▼▼▼

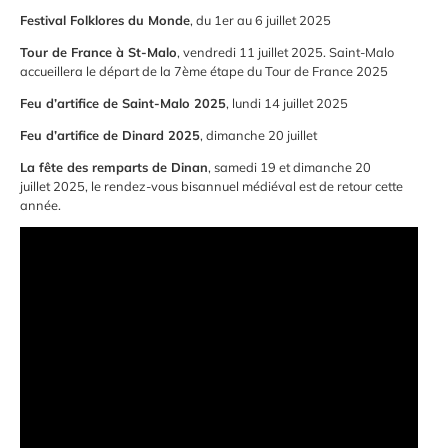
Festival Folklores du Monde
, du 1er au 6 juillet 2025
Tour de France à St-Malo
, vendredi 11 juillet 2025. Saint-Malo
accueillera le départ de la 7ème étape du Tour de France 2025
Feu d’artifice de Saint-Malo 2025
, lundi 14 juillet 2025
Feu d’artifice de Dinard 2025
, dimanche 20 juillet
La fête des remparts de Dinan
, samedi 19 et dimanche 20
juillet 2025, le rendez-vous bisannuel médiéval est de retour cette
année.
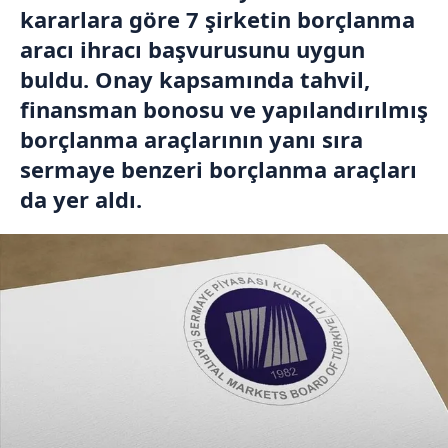
kararlara göre 7 şirketin borçlanma
aracı ihracı başvurusunu uygun
buldu. Onay kapsamında tahvil,
finansman bonosu ve yapılandırılmış
borçlanma araçlarının yanı sıra
sermaye benzeri borçlanma araçları
da yer aldı.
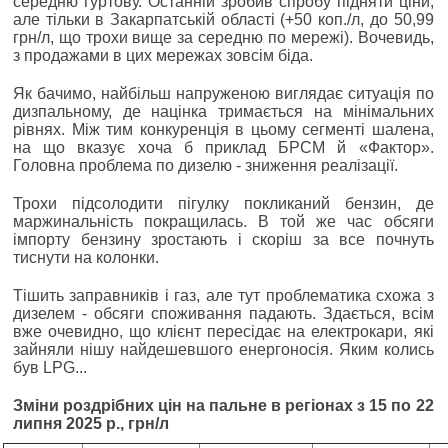
середню гуртову. Останній зробив спробу підняти ціни,
але тільки в Закарпатській області (+50 коп./л, до 50,99
грн/л, що трохи вище за середню по мережі). Вочевидь,
з продажами в цих мережах зовсім біда.
Як бачимо, найбільш напруженою виглядає ситуація по
дизпальному, де націнка тримається на мінімальних
рівнях. Між тим конкуренція в цьому сегменті шалена,
на що вказує хоча б приклад БРСМ й «Фактор».
Головна проблема по дизелю - зниження реалізації.
Трохи підсолодити пігулку покликаний бензин, де
маржинальність покращилась. В той же час обсяги
імпорту бензину зростають і скоріш за все почнуть
тиснути на колонки.
Тішить заправників і газ, але тут проблематика схожа з
дизелем - обсяги споживання падають. Здається, всім
вже очевидно, що клієнт пересідає на електрокари, які
зайняли нішу найдешевшого енергоносія. Яким колись
був LPG...
Зміни роздрібних цін на пальне в регіонах з 15 по 22
липня 2025 р., грн/л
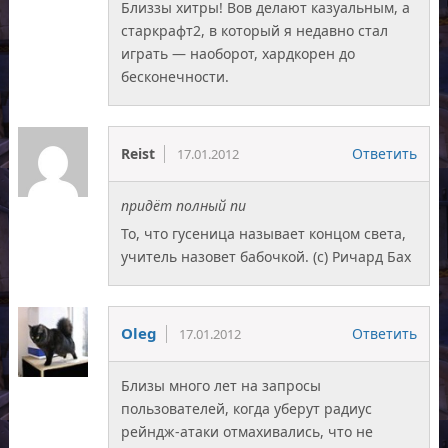
Близзы хитры! Вов делают казуальным, а
старкрафт2, в который я недавно стал
играть — наоборот, хардкорен до
бесконечности.
Reist
Ответить
17.01.2012
придёт полный пи
То, что гусеница называет концом света,
учитель назовет бабочкой. (с) Ричард Бах
Oleg
Ответить
17.01.2012
Близы много лет на запросы
пользователей, когда уберут радиус
рейндж-атаки отмахивались, что не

▲▲▲

WHAT YOU HAVE TO DO: Scan the entries above and show each line that contains the word "France".

RESPONSE TO THIS TASK:
Tour de France à St-Malo
accueillera le départ de la 7ème étape du Tour de France 2025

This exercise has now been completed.